Nms-definitions

From I Will Fear No Evil
Revision as of 14:08, 29 January 2024 by Chubbard (talk | contribs)
(diff) ← Older revision | Latest revision (diff) | Newer revision → (diff)
Jump to navigation Jump to search

Definitions and Logic for Vigilare

Device

The simplest "thing" that can exist. In general it should be a monitorable device, however it does not have to be. Fake devices that are inactive, but used for other things such as CNAME ELB's or devices like that can have a definition even though they are not real. Another example would be specific VHOST definitions for a webserver.

HostGroup

A CSV list of device ids. In general this is used for grouping a number of identical checks against a given list of hosts. This does however also fulfill the function of an adhoc list of devices a maintenance event can be aware of. This is not live yet, however initial testing shows that this would be a good option, and require minimal code or infra changes to support. From what I see, and using tools such as Nagios and Zenoss which have a close concept, this is something that is almost static after setup. At least for long lived devices.

Monitor

A service check of ANY type which can be tied to a given Hostgroup or device id. This does not necessarily mean that it DOES anything, only that it exists. An example of this would be a passive monitor where the monitored device actually sends the metric directly to the API. While I expect these to be uncommon, having the ability to behave like a Nagios passive check is necessary.

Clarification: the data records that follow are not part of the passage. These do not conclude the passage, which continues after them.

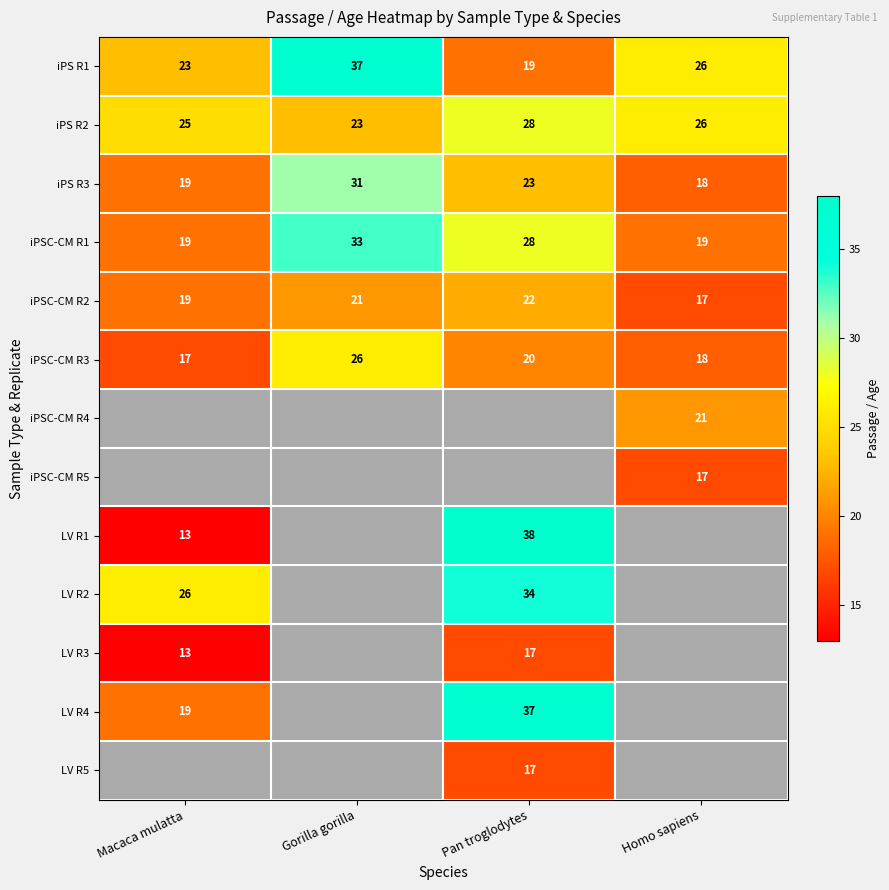

At which label does iPS R1 first exceed 26?

Gorilla gorilla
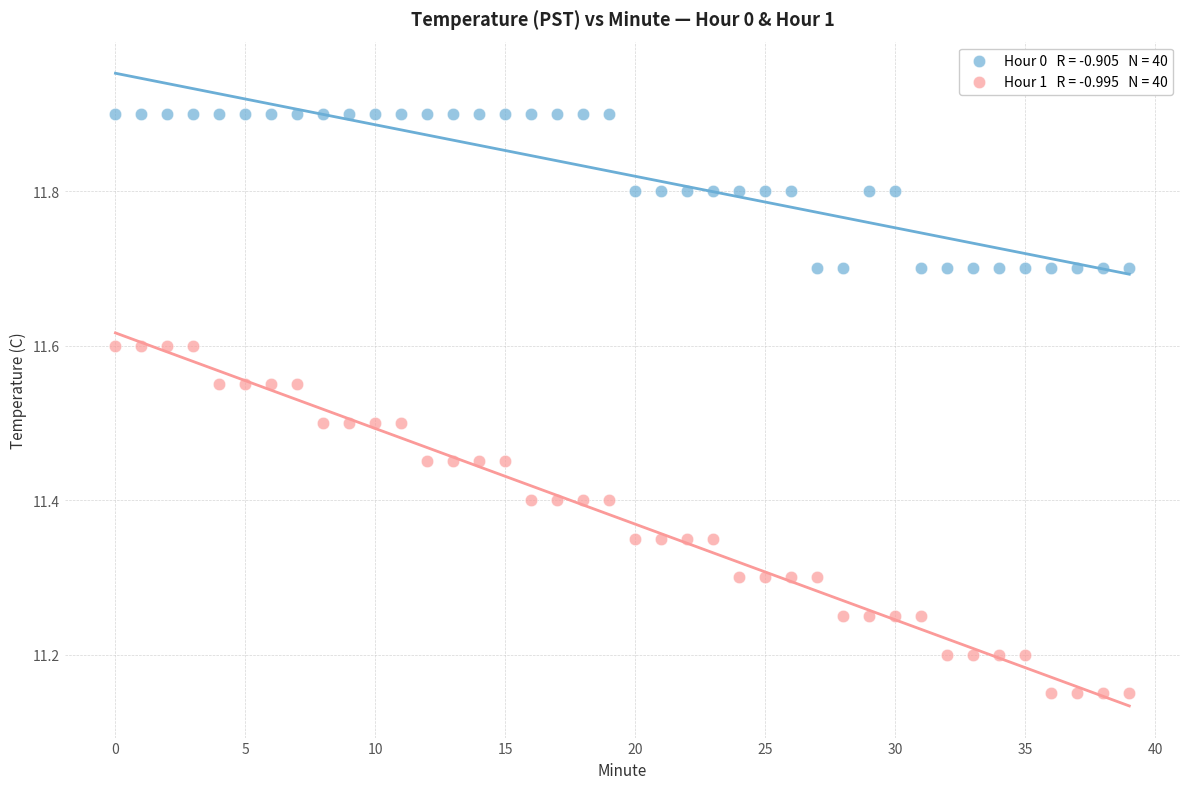

How many data points are displayed?

80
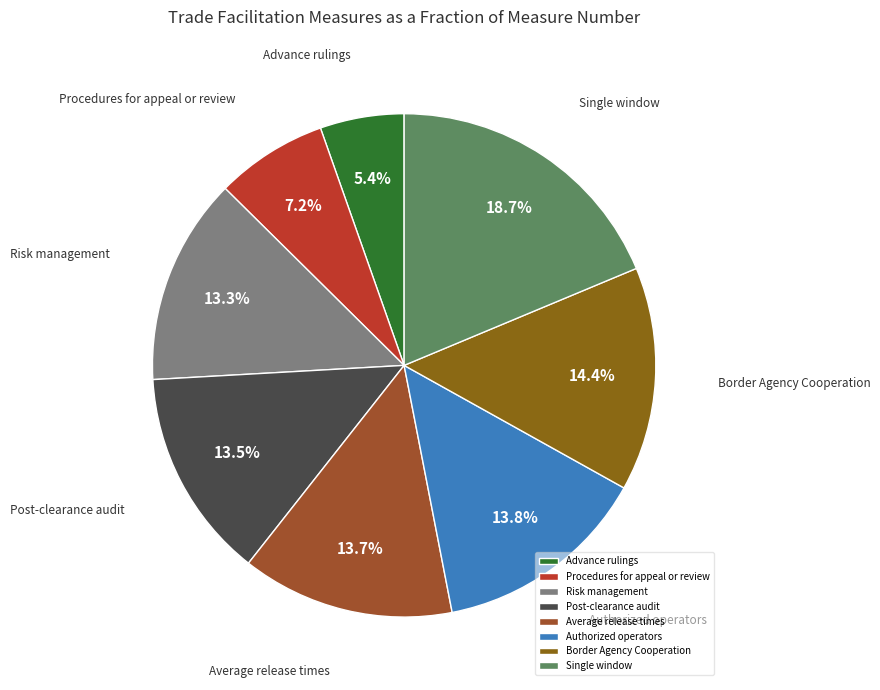

How much of the chart is everything except Single window?

81.3%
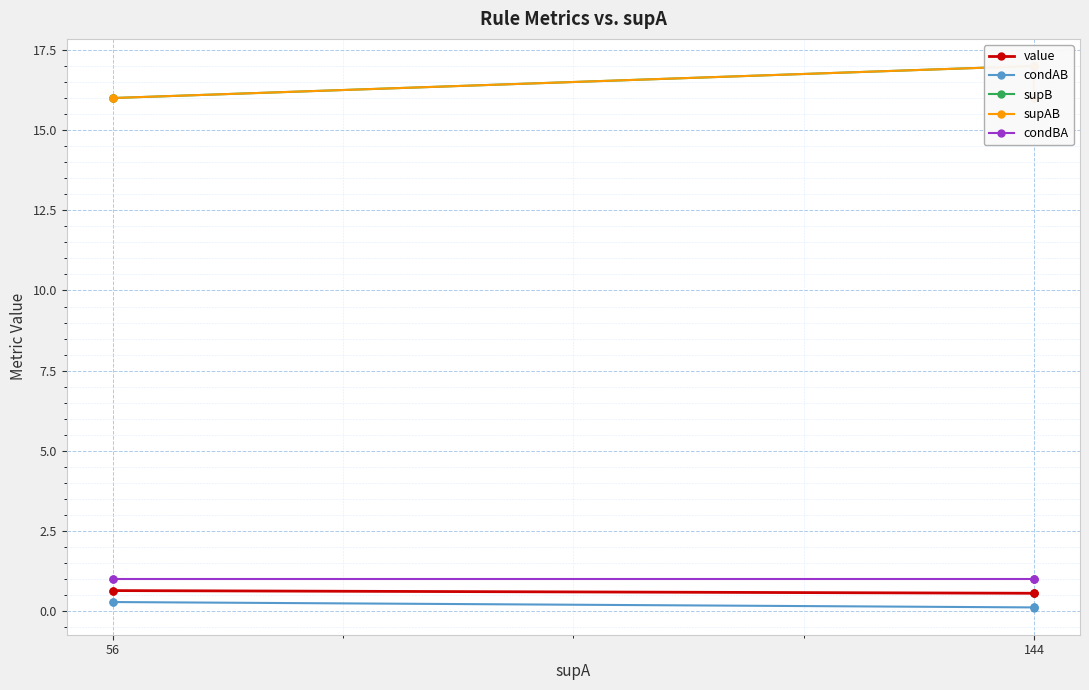

At which category does the chart reach its peak across all series?

144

  • shell based NRPE checks are active and appear to be reliable.
  • Shell based SNMP checks are also working and appear reliable.
  • Shell based SSH checks possible
  • Curl based monitor daemon should come soon
  • Ingestion of JSON values for AWS soon

Maintenance

The maintenance events are still being fleshed out, but the current thinking is event suppression with a time window. Still allow for the event to come in and be counted, but suppress from the UI by default if we are in the middle of a window. A filter will have to be available to see raw incoming events, as there will be times when this is reasonable, but in a healthy and properly configured system my hope is to not need users to get in there quite as often.

Admin

Admin levels are currently string defined, however I am beginning to see that an integer based system with overrides is likely a better solution.

  • IE User has access level 10, and the site simply checks to confirm access level is -ge level 10
  • Secondary checks against string would be for things like Kiosk mode where we want to allow movement, but it is in an unsecured environment. This should allow for restrictions in the system if needed. This likely would be very rarely used.

Graphs

Currently 2 graphing engines are supported. RRDTool, and Graphite. I am going to begin code for InfluxDB in the near future, once I have the remaining APIs I am debugging cleaned up a bit better. Both of the current engines support the template system written for them to show data in more complex ways. this template engine will likely need better documentation and examples in the future, but at least exists and works right now. The old database table for Graphite rendering was a hot mess, and is being removed. While it worked, it was so rigid and fragile that it was not something that was really usable.

Authentication

Currently only local database authentication is supported. I would like to get LDAP in place as the second one, but that is for future me to worry about.